Do you remember the panic that overcame the tech world in the last few years leading up to the start of the new millennium? Doom was the prophecy of the day as one ‘expert’ after another predicted the Y2K bug would wipe out the developed world unless software fixes could be produced en mass. It turned out to be much ado about nothing. In 2016, the tech world is looking at what are called ‘agile best practices’ to prevent the same kind of thing from happening again.
It is clear that the old way of providing software development services is not suitable for the new age. Companies are turning away from the offshore software development model and to nearshoring instead. They are less likely to look at inflexible offshore solutions in favor of nearshore innovation. It all boils down to finding the best ways of keeping pace in a rapidly changing mobile world.
What Agility Is All About
Before we can understand why nearshore software development is embracing agile best practices, we have to define what the term means. TechTarget, one of the most well-known online networks for developers and software architects, defines agile software development as follows:
“…a methodology for the creative process that anticipates the need for flexibility and applies a level of pragmatism into the delivery of the finished product. Agile software development focuses on keeping code simple, testing often, and delivering functional bits of the application as soon as they’re ready.”
The outsourced software solutions produced by the Y2K era were anything but agile. As such, a tremendous number of software companies made millions providing solutions their customers did not need. The industry is not willing to make that mistake again. Knowing that, let us look at the individual components of agile best practices. They are perfectly aligned to the nearshore model.
- Flexibility – There is nothing more important to software development than flexibility. For example, a mean stack developer has to be willing to roll with the punches, whether the customer has a temporary change in vision or does a complete about-face. Things change during the development process. That’s just the way it is.

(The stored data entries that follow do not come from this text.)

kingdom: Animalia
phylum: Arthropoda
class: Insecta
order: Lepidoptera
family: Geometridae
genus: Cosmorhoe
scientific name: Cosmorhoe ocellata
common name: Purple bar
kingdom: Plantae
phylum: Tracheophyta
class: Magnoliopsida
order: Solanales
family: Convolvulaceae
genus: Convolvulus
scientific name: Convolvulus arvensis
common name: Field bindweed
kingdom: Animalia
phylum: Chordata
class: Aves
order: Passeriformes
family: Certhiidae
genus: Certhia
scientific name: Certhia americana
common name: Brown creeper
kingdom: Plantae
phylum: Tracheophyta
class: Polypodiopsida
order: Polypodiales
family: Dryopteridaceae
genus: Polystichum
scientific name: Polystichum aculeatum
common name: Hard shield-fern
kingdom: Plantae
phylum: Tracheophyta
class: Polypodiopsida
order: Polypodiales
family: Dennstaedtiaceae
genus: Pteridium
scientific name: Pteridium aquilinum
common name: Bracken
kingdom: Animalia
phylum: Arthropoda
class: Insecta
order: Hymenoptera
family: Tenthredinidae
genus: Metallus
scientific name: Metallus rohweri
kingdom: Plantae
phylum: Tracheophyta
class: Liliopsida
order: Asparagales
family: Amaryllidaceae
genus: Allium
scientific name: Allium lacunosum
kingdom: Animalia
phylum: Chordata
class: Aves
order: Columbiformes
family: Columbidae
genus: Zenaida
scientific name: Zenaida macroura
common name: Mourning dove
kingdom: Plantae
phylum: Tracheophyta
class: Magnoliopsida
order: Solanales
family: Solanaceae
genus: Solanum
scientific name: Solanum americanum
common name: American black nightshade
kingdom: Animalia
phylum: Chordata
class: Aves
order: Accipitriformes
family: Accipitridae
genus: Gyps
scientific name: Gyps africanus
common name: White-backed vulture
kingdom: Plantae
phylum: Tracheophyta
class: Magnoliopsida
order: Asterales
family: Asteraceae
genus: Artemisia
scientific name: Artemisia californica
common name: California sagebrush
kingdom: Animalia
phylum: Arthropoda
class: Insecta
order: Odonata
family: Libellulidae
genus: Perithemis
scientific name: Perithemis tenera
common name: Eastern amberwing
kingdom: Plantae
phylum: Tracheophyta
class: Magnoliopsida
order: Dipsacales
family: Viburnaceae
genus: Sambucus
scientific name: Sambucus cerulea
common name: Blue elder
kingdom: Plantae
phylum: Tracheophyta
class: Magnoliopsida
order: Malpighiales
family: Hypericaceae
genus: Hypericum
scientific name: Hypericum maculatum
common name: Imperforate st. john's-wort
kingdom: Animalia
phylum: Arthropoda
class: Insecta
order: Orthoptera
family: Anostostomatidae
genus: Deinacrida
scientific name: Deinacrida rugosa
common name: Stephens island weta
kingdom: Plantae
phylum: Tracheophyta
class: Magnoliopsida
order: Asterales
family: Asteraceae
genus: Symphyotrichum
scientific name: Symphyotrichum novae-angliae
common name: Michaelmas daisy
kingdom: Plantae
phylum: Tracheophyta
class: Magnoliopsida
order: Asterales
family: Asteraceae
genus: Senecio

- Frequent Testing – Agility requires frequent testing in order to identify weaknesses as early as possible. Waiting until a project is near completion before beginning the testing phase makes meeting deadlines more difficult than it needs to be.
- Incremental Delivery – Hand-in-hand with frequent testing is a willingness to deliver software incrementally. Once the base package is done, deliver it. Then offer additional deliveries as features are added, tested, and proven. This keeps the customer happy and developers motivated.
Pragmatism – This may be the most challenging part of software development, especially in the nearshore space. Software development is all about pushing the envelope to do things no one else has done before. But there has to be enough pragmatism in the equation to keep the project within the scope of reality. Pursuing something that is not reachable within the current budget or deadline only serves to deflate a project.
It is clear that nearshore software development is providing stiff competition to its offshore counterpart. As a nearshore services provider ourselves, we believe agile best practices are the key. They are what will make nearshoring the default option in the very near future.